Alphabet drops as delayed Gemini model raises AI worries
Alphabet shares slid more than 4% after a report said Google’s Gemini 3.5 Pro is running months late while rivals roll out new AI models.
By Sal Moretti · Money Reporter
3 min read
Alphabet took a Wall Street hit Thursday after a Bloomberg report said Google’s next top-tier AI model, Gemini 3.5 Pro, is months behind schedule.
Shares of Google’s parent fell more than 4%, with GOOG down 4.43% and GOOGL off 4.44%, according to MarketWatch. The drop came as investors weighed whether Google is losing momentum in the fast-moving market for artificial intelligence tools.
Bloomberg reported that Gemini 3.5 Pro, described as Google’s strongest AI model so far, has been delayed while the company works to improve its performance. Alphabet Chief Executive Sundar Pichai said in an early June investor presentation that the model was expected later that month, but it has not been released.
The delay has caused frustration among Google engineers and AI researchers, Bloomberg reported. Some staff are worried Google could give up ground to competitors including Anthropic and OpenAI, according to that report.
Bloomberg also reported that Google’s task is complicated by the need to place AI across a wide set of products. In June, the company updated Gemini’s training data to improve coding performance, but the results have fallen short of expectations, according to Bloomberg.
Google pushed back with a statement focused on its release pace and testing pipeline.
“We’re shipping quickly across a wide range of models while keeping them highly cost-effective for customers,” a Google spokesperson said, according to MarketWatch. “We’re currently testing 3.5 Pro, an upgraded Flash model, and other models with partners, and we’re productively engaged with the U.S. government.”
The stock move added pressure to a wider tech selloff. MarketWatch reported that concerns over AI spending have weighed on technology shares in recent weeks as investors look for clearer returns on heavy investment. Bryan Wong, a portfolio manager at Osterweis Capital Management, told MarketWatch that investors are questioning how durable the business model is when the leading AI model can change every few months.
Google’s rivals have been busy. Anthropic temporarily shut off access to its Fable 5 and Mythos 5 models last month after the U.S. government flagged them as a security threat, MarketWatch reported. OpenAI limited access in June to its GPT-5.6 models, named Sol, Terra and Luna, to trusted partners, and made them available for wider use last week, according to the company.

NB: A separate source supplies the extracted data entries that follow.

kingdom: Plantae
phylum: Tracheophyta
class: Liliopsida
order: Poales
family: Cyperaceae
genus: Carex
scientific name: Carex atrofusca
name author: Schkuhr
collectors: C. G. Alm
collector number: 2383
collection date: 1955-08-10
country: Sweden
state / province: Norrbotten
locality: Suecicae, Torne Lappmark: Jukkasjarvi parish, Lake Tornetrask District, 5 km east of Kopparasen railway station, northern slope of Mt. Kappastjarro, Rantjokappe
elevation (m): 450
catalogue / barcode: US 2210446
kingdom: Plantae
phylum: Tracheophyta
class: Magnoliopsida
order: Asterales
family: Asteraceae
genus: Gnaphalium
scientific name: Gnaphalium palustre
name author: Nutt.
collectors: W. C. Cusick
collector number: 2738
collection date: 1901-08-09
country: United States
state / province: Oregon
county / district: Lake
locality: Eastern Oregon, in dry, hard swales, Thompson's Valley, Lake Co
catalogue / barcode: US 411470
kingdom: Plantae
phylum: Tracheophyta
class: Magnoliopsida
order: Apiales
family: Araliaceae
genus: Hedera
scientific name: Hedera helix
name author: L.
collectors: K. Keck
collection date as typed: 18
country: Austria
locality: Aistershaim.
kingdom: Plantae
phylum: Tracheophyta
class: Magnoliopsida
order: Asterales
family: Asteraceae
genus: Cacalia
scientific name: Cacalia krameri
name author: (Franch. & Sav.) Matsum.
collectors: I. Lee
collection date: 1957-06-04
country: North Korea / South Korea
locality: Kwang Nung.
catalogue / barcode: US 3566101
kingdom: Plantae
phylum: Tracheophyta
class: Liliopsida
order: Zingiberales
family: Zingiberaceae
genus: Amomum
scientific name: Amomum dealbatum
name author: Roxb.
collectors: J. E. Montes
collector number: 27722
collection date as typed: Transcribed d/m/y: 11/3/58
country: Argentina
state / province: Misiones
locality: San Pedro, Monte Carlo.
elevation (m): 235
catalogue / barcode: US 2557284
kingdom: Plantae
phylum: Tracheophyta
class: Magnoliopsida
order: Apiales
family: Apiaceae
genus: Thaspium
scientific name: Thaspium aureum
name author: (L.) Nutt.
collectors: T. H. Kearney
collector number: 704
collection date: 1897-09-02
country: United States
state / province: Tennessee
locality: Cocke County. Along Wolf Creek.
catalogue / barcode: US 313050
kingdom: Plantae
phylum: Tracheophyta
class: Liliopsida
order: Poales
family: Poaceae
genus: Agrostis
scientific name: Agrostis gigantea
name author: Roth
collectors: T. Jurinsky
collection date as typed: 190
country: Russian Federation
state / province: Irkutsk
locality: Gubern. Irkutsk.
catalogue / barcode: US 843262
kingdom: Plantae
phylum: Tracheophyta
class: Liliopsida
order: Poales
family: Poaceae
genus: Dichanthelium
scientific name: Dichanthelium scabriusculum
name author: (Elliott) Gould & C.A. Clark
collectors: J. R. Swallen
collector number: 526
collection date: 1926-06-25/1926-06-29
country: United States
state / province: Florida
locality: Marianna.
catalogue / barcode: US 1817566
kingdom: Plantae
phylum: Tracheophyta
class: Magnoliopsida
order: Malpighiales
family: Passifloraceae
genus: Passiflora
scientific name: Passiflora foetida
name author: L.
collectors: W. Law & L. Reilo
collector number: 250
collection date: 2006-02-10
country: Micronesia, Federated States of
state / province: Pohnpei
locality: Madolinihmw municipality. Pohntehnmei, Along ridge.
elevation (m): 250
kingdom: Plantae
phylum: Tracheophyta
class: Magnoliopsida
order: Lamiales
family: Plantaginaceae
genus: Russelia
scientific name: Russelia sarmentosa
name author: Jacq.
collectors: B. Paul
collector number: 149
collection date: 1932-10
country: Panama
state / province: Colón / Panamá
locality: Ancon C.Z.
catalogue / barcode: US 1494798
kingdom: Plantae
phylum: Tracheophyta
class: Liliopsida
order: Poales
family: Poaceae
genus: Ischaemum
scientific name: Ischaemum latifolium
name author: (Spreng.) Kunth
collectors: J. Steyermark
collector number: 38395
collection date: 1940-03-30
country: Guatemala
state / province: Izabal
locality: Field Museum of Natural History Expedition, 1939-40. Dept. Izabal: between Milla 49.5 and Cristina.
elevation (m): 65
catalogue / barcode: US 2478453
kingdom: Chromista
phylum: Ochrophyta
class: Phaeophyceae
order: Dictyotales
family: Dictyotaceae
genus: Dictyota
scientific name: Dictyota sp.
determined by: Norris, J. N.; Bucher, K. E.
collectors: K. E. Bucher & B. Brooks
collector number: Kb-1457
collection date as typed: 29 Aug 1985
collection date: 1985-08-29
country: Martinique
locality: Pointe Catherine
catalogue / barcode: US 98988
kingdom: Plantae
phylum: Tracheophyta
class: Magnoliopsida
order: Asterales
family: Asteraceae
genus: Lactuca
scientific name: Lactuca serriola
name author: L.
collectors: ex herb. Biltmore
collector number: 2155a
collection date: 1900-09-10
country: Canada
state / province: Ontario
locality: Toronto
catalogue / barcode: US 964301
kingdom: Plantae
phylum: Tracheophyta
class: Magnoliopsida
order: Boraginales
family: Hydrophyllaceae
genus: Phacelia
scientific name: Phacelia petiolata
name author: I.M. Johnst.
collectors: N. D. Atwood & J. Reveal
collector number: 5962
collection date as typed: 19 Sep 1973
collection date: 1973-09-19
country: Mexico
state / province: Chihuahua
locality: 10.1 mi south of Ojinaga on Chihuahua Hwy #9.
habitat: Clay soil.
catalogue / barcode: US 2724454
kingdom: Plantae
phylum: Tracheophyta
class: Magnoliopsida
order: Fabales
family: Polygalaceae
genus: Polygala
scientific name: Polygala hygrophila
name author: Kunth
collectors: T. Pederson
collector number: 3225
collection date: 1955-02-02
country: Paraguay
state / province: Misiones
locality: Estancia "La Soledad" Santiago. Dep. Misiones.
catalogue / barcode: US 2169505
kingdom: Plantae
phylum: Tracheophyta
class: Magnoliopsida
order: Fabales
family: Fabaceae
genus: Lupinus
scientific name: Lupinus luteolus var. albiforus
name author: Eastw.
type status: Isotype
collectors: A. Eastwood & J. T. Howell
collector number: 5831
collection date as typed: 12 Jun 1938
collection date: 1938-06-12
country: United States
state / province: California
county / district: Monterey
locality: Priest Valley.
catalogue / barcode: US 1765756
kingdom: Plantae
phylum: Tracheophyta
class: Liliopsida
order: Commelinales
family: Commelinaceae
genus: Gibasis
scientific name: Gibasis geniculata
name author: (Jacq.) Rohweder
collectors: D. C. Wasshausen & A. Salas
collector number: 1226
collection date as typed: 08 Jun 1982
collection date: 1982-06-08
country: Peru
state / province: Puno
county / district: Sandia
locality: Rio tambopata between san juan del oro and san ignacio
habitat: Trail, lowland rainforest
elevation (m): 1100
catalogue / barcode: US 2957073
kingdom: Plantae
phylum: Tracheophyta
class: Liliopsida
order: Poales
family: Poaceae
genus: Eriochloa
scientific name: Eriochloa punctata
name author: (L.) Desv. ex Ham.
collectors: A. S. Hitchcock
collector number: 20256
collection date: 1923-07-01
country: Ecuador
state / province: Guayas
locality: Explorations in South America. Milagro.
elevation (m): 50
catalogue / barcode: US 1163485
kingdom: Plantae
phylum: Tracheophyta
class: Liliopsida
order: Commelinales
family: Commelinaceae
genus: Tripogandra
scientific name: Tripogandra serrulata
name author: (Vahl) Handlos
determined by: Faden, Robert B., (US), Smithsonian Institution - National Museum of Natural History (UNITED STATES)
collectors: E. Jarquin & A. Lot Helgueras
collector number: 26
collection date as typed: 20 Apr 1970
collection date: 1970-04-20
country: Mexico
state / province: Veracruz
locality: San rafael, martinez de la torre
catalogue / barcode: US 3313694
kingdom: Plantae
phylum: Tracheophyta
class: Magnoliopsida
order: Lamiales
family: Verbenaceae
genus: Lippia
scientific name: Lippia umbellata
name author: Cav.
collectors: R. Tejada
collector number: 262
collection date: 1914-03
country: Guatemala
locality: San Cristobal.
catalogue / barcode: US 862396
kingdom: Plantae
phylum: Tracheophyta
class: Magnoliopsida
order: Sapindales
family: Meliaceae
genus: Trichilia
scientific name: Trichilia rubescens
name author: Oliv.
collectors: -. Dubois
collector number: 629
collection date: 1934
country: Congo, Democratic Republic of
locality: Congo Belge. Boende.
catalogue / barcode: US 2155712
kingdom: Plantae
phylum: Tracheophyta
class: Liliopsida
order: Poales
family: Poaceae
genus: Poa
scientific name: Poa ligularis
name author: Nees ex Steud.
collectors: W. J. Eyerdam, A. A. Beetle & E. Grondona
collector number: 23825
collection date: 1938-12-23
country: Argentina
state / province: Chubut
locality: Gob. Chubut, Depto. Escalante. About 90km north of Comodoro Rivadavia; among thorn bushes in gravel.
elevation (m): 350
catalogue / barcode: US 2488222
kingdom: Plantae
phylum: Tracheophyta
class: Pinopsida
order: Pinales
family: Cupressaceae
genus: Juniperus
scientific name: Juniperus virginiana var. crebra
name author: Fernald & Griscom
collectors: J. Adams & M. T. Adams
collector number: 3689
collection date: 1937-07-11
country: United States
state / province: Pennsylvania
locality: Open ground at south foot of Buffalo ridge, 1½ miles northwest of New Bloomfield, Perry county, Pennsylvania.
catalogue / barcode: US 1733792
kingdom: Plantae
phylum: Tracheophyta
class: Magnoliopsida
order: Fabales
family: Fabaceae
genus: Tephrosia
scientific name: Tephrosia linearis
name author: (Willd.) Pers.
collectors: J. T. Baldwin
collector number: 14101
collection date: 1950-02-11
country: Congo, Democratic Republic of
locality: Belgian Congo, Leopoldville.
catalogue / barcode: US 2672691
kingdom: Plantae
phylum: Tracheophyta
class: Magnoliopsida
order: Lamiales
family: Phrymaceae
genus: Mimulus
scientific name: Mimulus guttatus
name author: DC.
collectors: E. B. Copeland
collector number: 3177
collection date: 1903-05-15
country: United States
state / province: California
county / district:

Meta Platforms released Muse Spark 1.1 last week, which MarketWatch described as its first model touting near-frontier agentic coding abilities. SpaceX launched Grok 4.5, which the company said was specifically trained for coding and agents. Meta shares fell 2.46% and SpaceX shares fell 3.08%, according to MarketWatch ticker data.
Another fresh challenge came from Beijing-based Moonshot AI, which published Kimi-K3 on Thursday and said it was built for “long-horizon agentic coding.” Arena.ai, which compares AI model performance, said Kimi-K3 has beaten Anthropic’s Fable 5 in some areas.
Arena CEO Anastasios Nikolas Angelopoulos wrote on X that the release “may be the single biggest release of the year” and said it marked a point where open-source Chinese models had surpassed U.S. models.
This story draws on original reporting from MarketWatch.